Is this an entropy identity?

126 Views Asked by At

For $\mathcal{X}$ finite, take $\mathcal{X}$-valued random variables $x_1,\dots, x_n$ with some joint distribution and a function $f:\mathcal{X}^n\to \mathbb{N}^n$. Also choose $I$ uniformly randomly from $1$ to $n$. Is it true that $$\frac{1}{n}H(f(x_1,\dots,x_n))= H(f(x_1,\dots, x_n)| I, (x_t)_{t\neq I}) ?$$

2

There are 2 best solutions below

5
On BEST ANSWER

By definition we have \begin{equation} H(f(X_1,...,X_n)| I , X_1,..., X_{I-1},X_{I+1},...,X_n) \end{equation} \begin{equation} = \sum_{i \in [n]} \frac{1}{n} H(f(X_1,...,X_n) | X_1,..., X_{i-1},X_{i+1},...,X_n) \end{equation} and therefore the identity is true iff \begin{equation} H(f(X_1,...,X_n)) = \sum_{i \in [n]} H(f(X_1,...,X_n) | X_1,..., X_{i-1},X_{i+1},...,X_n) \end{equation} which is very unlikely to be true.

Dependent Counter-example

Consider the case $f = \text{id}$ then this is equivalent to \begin{equation} \sum_{i \in [n]}H(X_i |X_1,...,X_{i-1}) = \sum_{i \in [n]} H(X_i) \end{equation} and if the $X_i$ are not independent then \begin{equation} \sum_{i \in [n]}H(X_i |X_1,...,X_{i-1}) < \sum_{i \in [n]} H(X_i), \end{equation} because they will have non-zero mutual information.

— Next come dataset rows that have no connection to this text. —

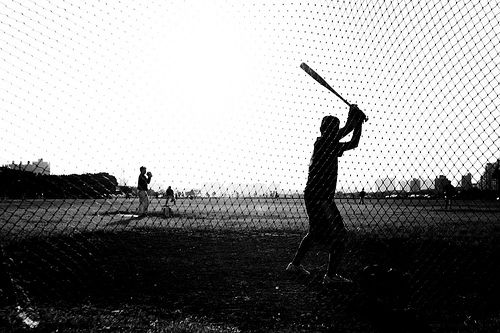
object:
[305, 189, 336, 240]
tan colored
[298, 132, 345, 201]
boy's tshirt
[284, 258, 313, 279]
shoes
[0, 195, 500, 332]
baseball diamond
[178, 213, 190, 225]
holes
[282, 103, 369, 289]
kid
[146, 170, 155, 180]
baseball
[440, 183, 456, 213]
baseman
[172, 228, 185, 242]
small holes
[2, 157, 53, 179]
building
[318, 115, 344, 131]
hat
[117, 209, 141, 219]
diamond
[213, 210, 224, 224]
holes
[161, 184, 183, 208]
outfielder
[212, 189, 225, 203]
holes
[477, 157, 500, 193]
buildings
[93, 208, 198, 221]
pitchers mound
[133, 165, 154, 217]
pitcher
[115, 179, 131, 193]
holes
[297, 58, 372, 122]
baseball bat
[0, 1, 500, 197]
sky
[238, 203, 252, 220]
holes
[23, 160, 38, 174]
holes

Independent Counter-example

The counterexample when the $X_i$ are independent is a bit less trivial. Suppose the $X_i$ are i.i.d. uniformly random binary (i.e. nice and fair coin flips) and let $f(X_1,...,X_n) = X_1+...+X_n$ then we have that \begin{equation} H(f(X_1,...,X_n)) = - \sum_{k \in [n]} \binom{n}{k} 2^{-n} \log \left(\binom{n}{k} 2^{-n} \right) \end{equation} and \begin{equation} \sum_{i \in [n]} H(f(X_1,...,X_n) | X_1,..., X_{i-1},X_{i+1},...,X_n) \end{equation} \begin{equation} = \sum_{i \in [n]} H(X_1+...+X_n | X_1,..., X_{i-1},X_{i+1},...,X_n) = \sum_{i \in [n]} H(X_i) = n \end{equation} which are not equal since \begin{equation} - \sum_{k \in [n]} \binom{n}{k} 2^{-n} \log \left(\binom{n}{k} 2^{-n} \right) = \mathcal{O} \left( \log n \right) \end{equation} since it takes $\mathcal{O} \left( \log n \right)$ bits to describe the range $X_1+...+X_n \in \left[1,2,...,\binom{n+1}{2}\right] $.

3
On

Unless I'm misunderstanding the setting, here is an obvious counterexample:

Let $f$ be the identity function. Since there are no restrictions on the joint probability distribution, let $P(x_1 = x_2 = ... = x_n) = 1$ So, for all outcomes where at least one of the random variables attains a different value the probability is zero.

Then, even conditioning on one of the random variables yields a zero entropy because the vector becomes deterministic. So, for all such joint distributions where there is more than one outcome with positive probability,

$H(x_1,...,x_n | I, \{x_i\}_{i \neq I}) = 0 \neq \frac{1}{n} H(x_1,...,x_n)$